Was ist Ihr Plan, falls das Abkommen mit der EU scheitert?
Wietlisbach: Wir sind für die EU relevant, etwa beim Landverkehr und beim Strom. Wenn die Schweiz das Abkommen ablehnt, wird es kurzfristig eine Eiszeit geben. Aber nachher wird sich die Beziehung wieder normalisieren, wir werden sektoriell über neue bilaterale Verträge diskutieren. Die EU ist ebenso an einem Stromabkommen interessiert wie die Schweiz. Doch sie wäre ja dumm, wenn sie während der laufenden Verhandlungen signalisieren würde, dass sie später zu sektoriellen Diskussionen bereit wäre.
Fischer: Viele der Verträge sind in beiderseitigem Interesse, am Freizügigkeitsabkommen etwa hat die EU ein grösseres Interesse als die Schweiz.
Ihre Initiative sieht eine Rückwirkungsklausel vor: Wenn das EU-Abkommen nur mit dem Volksmehr und nicht auch mit dem Ständemehr angenommen würde, hätte es keinen Bestand.

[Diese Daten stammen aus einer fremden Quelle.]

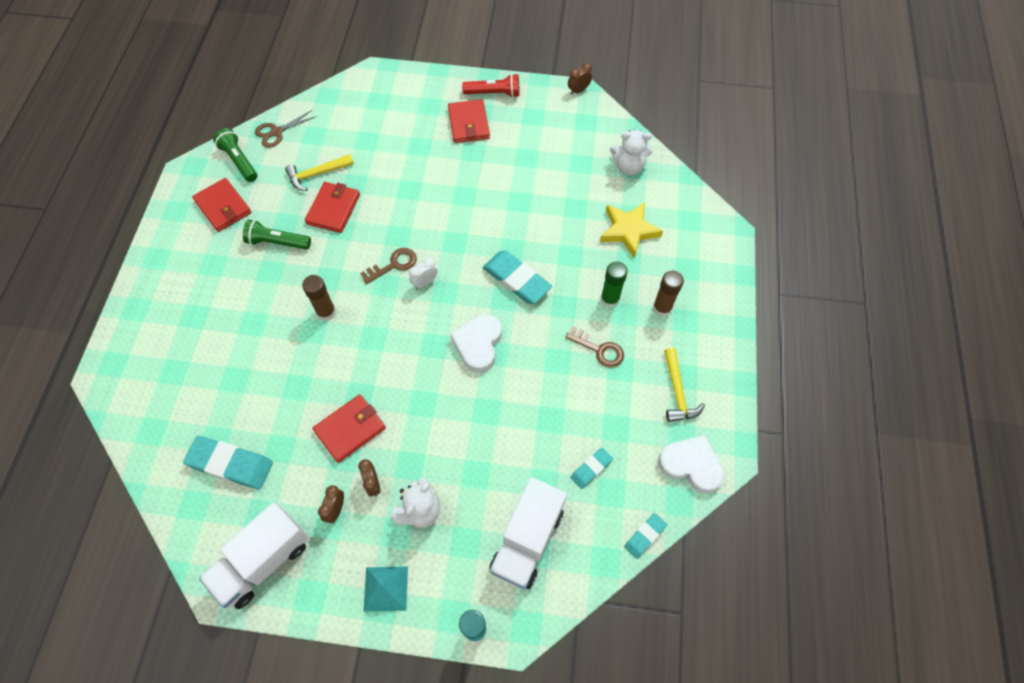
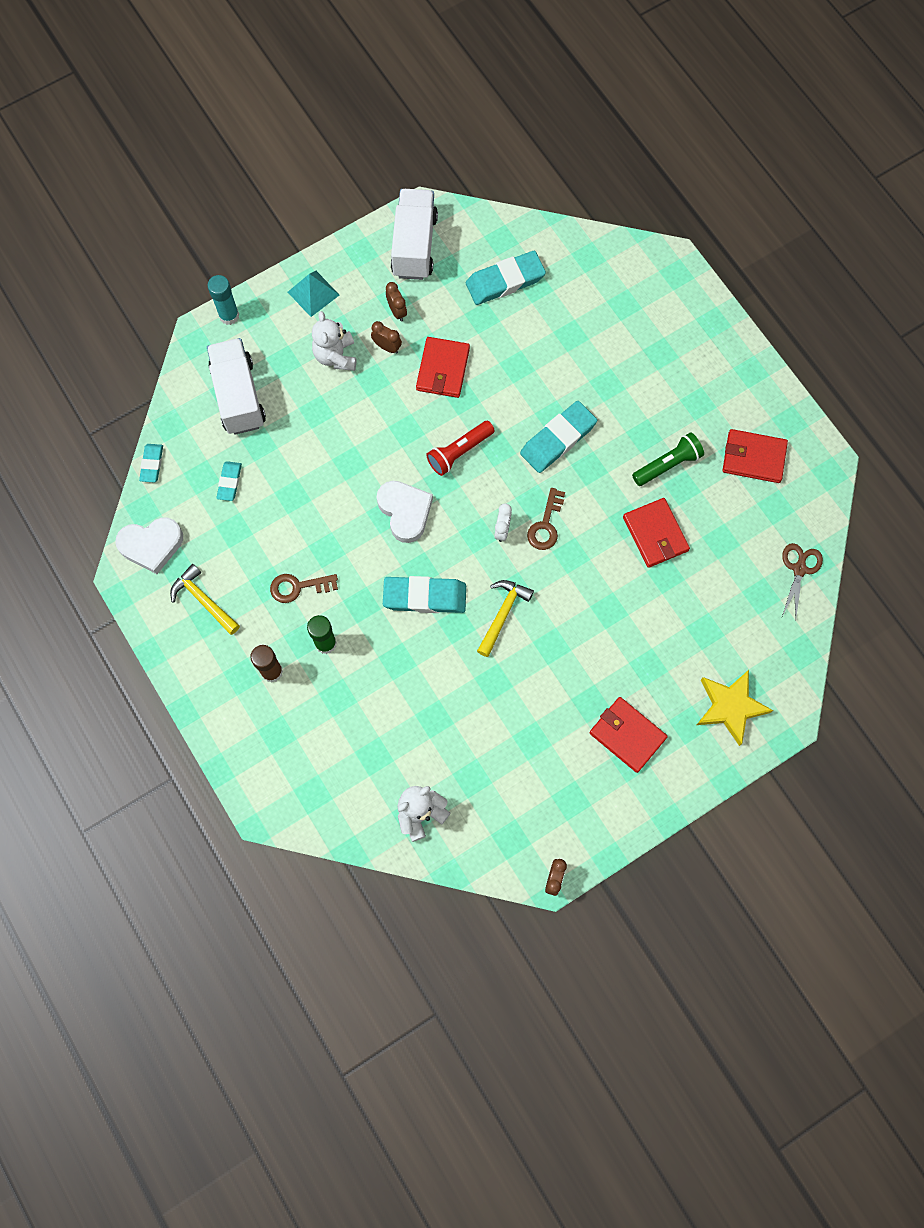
camera: 140 degrees right, 10 degrees up
(239, 161) = (795, 511): green flashlight -> none
(317, 174) = (710, 556): yellow hammer -> yellow hammer (502, 614)
(326, 312) = (558, 439): brown glue stick -> turquoise eraser
(494, 93) = (638, 797): red flashlight -> red flashlight (459, 452)
(629, 231) = (362, 733): yellow star -> yellow star (730, 707)

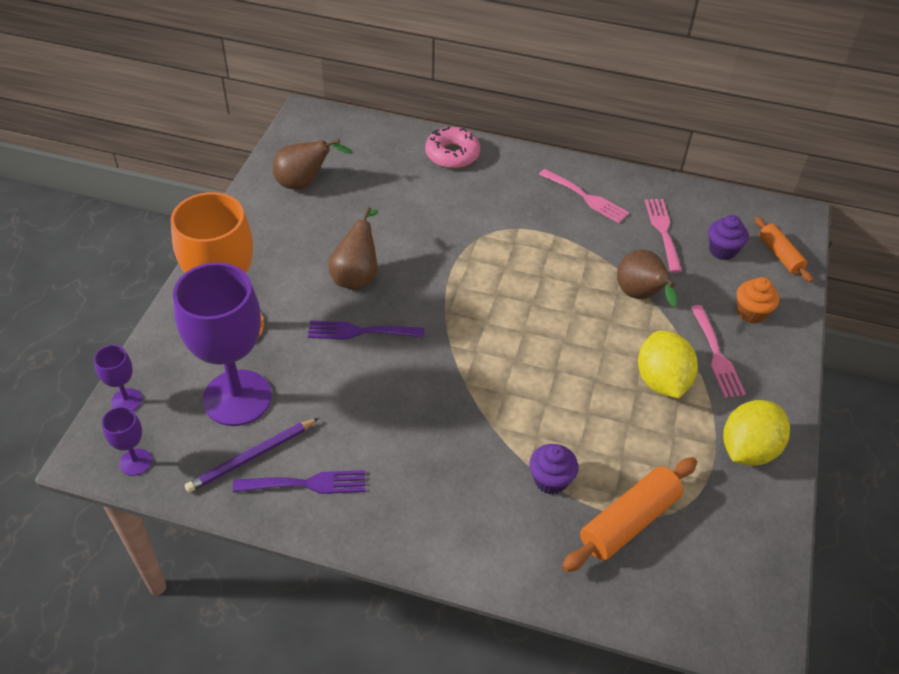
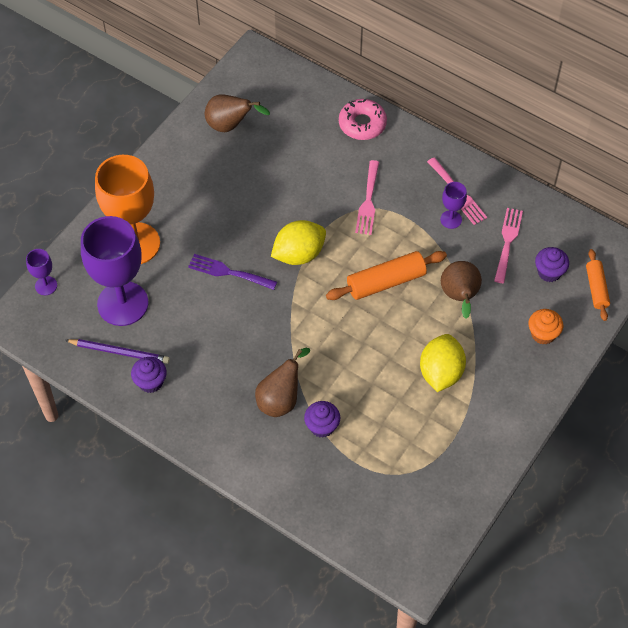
camera: 20 degrees right, 10 degrees up
(135, 462) = (41, 334): purple goblet -> purple goblet (451, 219)
(251, 457) = (119, 352): purple pencil -> purple pencil turned 150 degrees counterclockwise
(306, 484) = (150, 382): purple fork -> purple cupcake
(357, 276) = (242, 223): brown pear -> brown pear (280, 399)
(629, 521) = (364, 471): orange rolling pin -> orange rolling pin (386, 282)
(716, 355) = (495, 362): pink fork -> pink fork (368, 201)
(748, 449) = (479, 443): yellow lemon -> yellow lemon (299, 254)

Müsste demnach ein zweites Mal abgestimmt werden?
Wietlisbach: Genau. Die Idee dahinter ist folgende: Wenn wir unsere Initiative einreichen, können Bundesrat und Parlament gar nicht mehr anders, als das EU-Abkommen dem obligatorischen Referendum von Volk und Ständen zu unterstellen. Es ist schlicht nicht denkbar, dass der Bundesrat die Abstimmung ansetzt und der EU gleichzeitig mitteilen muss, dass da noch eine Volksinitiative hängig sei, die eine zweite Abstimmung mit Ständemehr verlange. Das doppelte Mehr ist auch richtig, es geht um die Einschränkung der direkten Demokratie. Wenn Volk und Stände einverstanden sind, einen Teil ihrer Rechte abzugeben, dann ist das zu akzeptieren
Urs Wietlisbach
Mitgründer der Partners Group
Urs Wietlisbach gründete zusammen mit Alfred Gantner und Marcel Erni die international tätige Partners Group, die Privatmarktanlagen vermarktet. Neben Wietlisbach gehören auch Gantner und Erni dem Initiativkomitee an.
Heinrich Fischer
Kenner der Schweizer Industrie
Heinrich Fischer war Präsident des Verwaltungsrats des Bautechnologieunternehmens Hilti und Verwaltungsrat verschiedener Schweizer Technologiefirmen. Er war während Jahrzehnten in Führungspositionen der Schweizer Industrie tätig.